On 05/16/2016 11:09 AM, Vasiliy Tolstov wrote:
2016-05-12 22:31 GMT+03:00 Laine Stump <laine@xxxxxxxxx>:
To come back to the point:
1) libvirt attempts to provide the same end-result (or as close as possible)
for all the hypervisors for any given configuration; I think that having <ip
address='blah'> set the guest-side local IP on one hypervisor, and the host
side local IP on another doesn't live up to "as close as possible". Those
are different entities, and should be configured separately.
Yes, that does matter. May be in the feature we want to start dnsmasq
on this tap device...
Right. What I was thinking of is that dnsmasq could be started answering
only queries from the MAC address given in the interface config, and
offering the IP address given in <ip>. This wouldn't scale very well, so
we might want to have a single dnsmasq instance for all type='ethernet'
interfaces that require it, and just restart it any time and guest is
started or stopped (assuming that dnsmasq would complain if an interface
it was explicitly told to listen on didn't exist).
I'm curious exactly how you hand-configure the guests now. Can you
provide an example of what address/peer/prefix you configure for both
the host side and the guest side? Also, routes, if any.
2) It may be possible that there are valid configurations where guestPeer !=
hostLocal orguestLocal != hostPeer; such a thing doesn't come to mind at the
moment. If not, then having dual config so that all 4 can be represented
seems like overkill. (I'm going to try some experiments with this after I'm
done typing.)
I made a patch to support type='ethernet' on LXC over the weekend (I
would add in a link to the email, but the mailing list server is somehow
broken, so nothing in the last 2 hours has made it to the archive) and
played around with it a bit by using ifconfig both inside the container
and on the host. I found that, while it was most useful to set
prefix='32', it was also possible to set differing prefix on either side
(which could be useful in combination with proxy arp), and while (again)

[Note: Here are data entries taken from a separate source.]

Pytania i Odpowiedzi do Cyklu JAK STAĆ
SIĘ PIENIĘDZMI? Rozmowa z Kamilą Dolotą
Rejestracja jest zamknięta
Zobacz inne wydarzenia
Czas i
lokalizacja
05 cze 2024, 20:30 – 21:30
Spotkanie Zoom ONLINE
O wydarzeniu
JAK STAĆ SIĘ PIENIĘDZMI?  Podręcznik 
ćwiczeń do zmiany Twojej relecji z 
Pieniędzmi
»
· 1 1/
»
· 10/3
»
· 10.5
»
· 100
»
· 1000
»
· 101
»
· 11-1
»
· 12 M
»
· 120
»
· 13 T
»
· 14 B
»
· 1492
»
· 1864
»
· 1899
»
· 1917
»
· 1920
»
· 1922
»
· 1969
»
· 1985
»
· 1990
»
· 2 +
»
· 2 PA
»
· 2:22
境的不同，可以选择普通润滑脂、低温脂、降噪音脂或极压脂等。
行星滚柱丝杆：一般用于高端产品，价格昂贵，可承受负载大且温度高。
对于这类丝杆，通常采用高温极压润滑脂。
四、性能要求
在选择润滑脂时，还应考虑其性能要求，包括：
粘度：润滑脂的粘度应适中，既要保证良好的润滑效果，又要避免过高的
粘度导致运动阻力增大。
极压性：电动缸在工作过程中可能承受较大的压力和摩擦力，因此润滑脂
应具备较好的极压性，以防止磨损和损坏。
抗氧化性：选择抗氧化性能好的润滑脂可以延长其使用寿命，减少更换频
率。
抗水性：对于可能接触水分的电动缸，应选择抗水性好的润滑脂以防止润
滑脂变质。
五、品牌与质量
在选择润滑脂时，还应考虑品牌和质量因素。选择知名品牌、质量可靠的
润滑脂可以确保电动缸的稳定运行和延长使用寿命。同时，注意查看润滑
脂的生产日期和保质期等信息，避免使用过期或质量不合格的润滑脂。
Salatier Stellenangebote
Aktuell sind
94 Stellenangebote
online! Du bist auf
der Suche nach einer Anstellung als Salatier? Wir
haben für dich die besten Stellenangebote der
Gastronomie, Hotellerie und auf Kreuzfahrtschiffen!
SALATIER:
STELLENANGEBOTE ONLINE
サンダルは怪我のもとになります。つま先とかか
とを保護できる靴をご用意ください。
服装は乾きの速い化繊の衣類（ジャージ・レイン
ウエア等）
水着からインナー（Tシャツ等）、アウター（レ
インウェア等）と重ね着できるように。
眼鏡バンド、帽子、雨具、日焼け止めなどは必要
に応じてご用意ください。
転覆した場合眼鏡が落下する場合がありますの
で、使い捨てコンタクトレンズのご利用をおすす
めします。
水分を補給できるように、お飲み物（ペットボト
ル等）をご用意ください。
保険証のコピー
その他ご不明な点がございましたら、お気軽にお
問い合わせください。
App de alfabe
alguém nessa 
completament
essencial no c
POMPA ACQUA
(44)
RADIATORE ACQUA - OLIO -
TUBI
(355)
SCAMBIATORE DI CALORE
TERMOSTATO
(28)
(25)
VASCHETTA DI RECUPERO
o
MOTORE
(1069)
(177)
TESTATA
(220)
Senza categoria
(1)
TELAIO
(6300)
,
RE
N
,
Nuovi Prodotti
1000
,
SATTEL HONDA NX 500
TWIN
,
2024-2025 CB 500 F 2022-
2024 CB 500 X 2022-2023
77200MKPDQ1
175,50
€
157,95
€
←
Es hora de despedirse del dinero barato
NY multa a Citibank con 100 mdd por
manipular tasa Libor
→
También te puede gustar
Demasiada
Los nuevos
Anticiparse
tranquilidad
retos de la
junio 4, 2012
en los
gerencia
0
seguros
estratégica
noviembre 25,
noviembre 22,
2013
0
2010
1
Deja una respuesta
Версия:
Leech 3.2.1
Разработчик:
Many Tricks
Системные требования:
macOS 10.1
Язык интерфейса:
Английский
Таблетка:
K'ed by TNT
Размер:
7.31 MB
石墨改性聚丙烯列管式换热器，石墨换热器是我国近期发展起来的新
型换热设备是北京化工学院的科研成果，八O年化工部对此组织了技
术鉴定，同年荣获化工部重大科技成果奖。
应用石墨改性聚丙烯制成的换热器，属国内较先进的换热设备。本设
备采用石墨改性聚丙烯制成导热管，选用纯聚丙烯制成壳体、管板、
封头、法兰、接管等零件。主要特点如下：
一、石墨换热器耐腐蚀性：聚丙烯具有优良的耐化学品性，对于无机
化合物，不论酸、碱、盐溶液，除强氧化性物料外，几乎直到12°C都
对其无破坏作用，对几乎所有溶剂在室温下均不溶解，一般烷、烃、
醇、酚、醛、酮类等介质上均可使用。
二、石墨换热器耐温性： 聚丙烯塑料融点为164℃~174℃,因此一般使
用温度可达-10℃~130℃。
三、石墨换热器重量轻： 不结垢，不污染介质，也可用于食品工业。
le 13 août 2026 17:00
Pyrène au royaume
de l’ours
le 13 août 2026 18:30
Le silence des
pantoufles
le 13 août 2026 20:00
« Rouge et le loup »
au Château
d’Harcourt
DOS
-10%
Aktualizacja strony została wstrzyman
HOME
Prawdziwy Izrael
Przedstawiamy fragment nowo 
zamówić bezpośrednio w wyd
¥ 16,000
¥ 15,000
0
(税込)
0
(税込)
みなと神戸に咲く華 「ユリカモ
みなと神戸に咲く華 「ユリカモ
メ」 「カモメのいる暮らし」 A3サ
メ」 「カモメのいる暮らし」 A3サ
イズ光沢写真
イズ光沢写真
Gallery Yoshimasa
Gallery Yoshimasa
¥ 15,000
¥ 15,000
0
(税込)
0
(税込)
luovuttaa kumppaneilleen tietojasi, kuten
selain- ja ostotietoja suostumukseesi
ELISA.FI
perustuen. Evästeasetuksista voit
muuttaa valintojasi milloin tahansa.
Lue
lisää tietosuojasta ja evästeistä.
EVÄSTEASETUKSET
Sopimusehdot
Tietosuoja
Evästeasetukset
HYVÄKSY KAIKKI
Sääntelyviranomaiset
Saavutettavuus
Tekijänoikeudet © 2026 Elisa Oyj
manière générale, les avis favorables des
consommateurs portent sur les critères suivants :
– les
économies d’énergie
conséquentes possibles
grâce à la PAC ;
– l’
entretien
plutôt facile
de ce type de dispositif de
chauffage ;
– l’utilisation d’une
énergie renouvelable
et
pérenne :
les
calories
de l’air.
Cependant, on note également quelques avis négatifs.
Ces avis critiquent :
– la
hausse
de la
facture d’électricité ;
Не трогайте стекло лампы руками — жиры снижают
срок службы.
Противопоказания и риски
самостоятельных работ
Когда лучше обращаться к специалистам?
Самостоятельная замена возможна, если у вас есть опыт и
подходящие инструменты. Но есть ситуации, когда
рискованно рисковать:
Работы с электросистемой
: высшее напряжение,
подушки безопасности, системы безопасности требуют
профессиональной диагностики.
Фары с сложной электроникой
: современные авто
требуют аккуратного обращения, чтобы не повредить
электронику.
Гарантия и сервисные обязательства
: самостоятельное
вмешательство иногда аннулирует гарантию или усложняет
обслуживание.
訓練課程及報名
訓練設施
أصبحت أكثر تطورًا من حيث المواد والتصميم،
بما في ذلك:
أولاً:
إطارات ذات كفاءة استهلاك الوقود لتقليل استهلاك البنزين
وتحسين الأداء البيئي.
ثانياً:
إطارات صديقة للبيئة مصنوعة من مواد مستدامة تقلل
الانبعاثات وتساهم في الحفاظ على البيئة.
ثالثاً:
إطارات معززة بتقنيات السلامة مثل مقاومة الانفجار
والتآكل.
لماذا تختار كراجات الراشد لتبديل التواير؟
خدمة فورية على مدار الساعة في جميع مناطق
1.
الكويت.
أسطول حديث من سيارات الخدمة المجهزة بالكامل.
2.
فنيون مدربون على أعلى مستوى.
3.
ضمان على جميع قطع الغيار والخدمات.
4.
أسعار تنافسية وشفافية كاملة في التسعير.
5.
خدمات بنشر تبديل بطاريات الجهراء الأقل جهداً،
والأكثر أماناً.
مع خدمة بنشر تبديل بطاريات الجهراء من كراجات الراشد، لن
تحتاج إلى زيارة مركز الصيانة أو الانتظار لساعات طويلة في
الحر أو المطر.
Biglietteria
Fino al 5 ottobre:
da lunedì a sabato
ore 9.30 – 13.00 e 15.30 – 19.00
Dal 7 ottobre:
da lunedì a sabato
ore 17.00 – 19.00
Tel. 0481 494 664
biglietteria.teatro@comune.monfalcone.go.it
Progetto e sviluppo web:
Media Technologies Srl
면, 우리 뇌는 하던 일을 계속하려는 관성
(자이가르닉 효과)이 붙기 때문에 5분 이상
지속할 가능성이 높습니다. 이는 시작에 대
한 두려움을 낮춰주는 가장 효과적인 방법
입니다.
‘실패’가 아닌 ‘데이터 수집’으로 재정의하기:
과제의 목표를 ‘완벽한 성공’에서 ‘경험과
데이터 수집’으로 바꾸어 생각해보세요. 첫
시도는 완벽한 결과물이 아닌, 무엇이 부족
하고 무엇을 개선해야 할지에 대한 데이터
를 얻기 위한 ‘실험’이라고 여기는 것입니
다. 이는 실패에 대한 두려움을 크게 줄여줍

I can't think of a concrete reason why I would want to do it, if you
were running proxy arp on one side or the other, it's possible to come
up with a working configuration where guestPeer != hostAddress or
guestAddress != hostPeer. Also, there could be situations where someone
wanted libvirt to take care of all the IP address/route setup on one
side, but leave the other side alone.
If we do decide that it is overkill, then rather than changing
the semantics of <ip> based on which hypervisor we're using, I think it
would be better that the address attribute of <ip>, which currently has
meaning only for lxc and means "the local-side IP of the guest interface"
should continue to have that meaning when support for setting IP addresses
for qemu is added.
3) If we do want to configure the host-side local and peer addresses
separately from the guest-side, then we could consider this:
<ip address='1.2.3.4' peer='4.3.2.1' prefix='8'/>
<source ..... >
<ip address='4.3.2.1' peer='1.2.3.4' prefix='32'/>
</source>
My thinking on this after a very small amount of experimenting - it is
tempting to try and reduce the amount of config elements by saying, e.g.
"guest and host prefix are always the same", or "guestPeer always ==
hostPeer" etc, but that almost always leads to regret later. Maybe that
could be the *default*; possibly the best patch is to just support the
full complement in config, adding <route> into the mix:
<ip address='1.2.3.4' peer='4.3.2.1' prefix='8'/>
<route address='192.168.122.0' prefix='24' gateway='4.3.2.1'/>
<source ..... >
<ip address='4.3.2.1' peer='1.2.3.4' prefix='32'/>
<route address='10.20.1.5' prefix='8' gateway='1.2.3.4'/>
</source>
The <ip> and <route> elements inside <source> will set the IP
information and add routes for the host side device, and those at the
top-level will set IP and add routes for the guest side device. This
will be the same whether it is LXC or QEMU.
The downside of this method is that the general use case (for LXC
anyway) would require nearly duplicate address information for the two
sides (routes would be different). On the other hand, we won't get stuck
in the trap of making a wrong assumption of how everybody is ever going
to use it, thus making it unusable for somebody someday.
Opinions?
I'm going to start on the XML parsing/formatting for this this afternoon.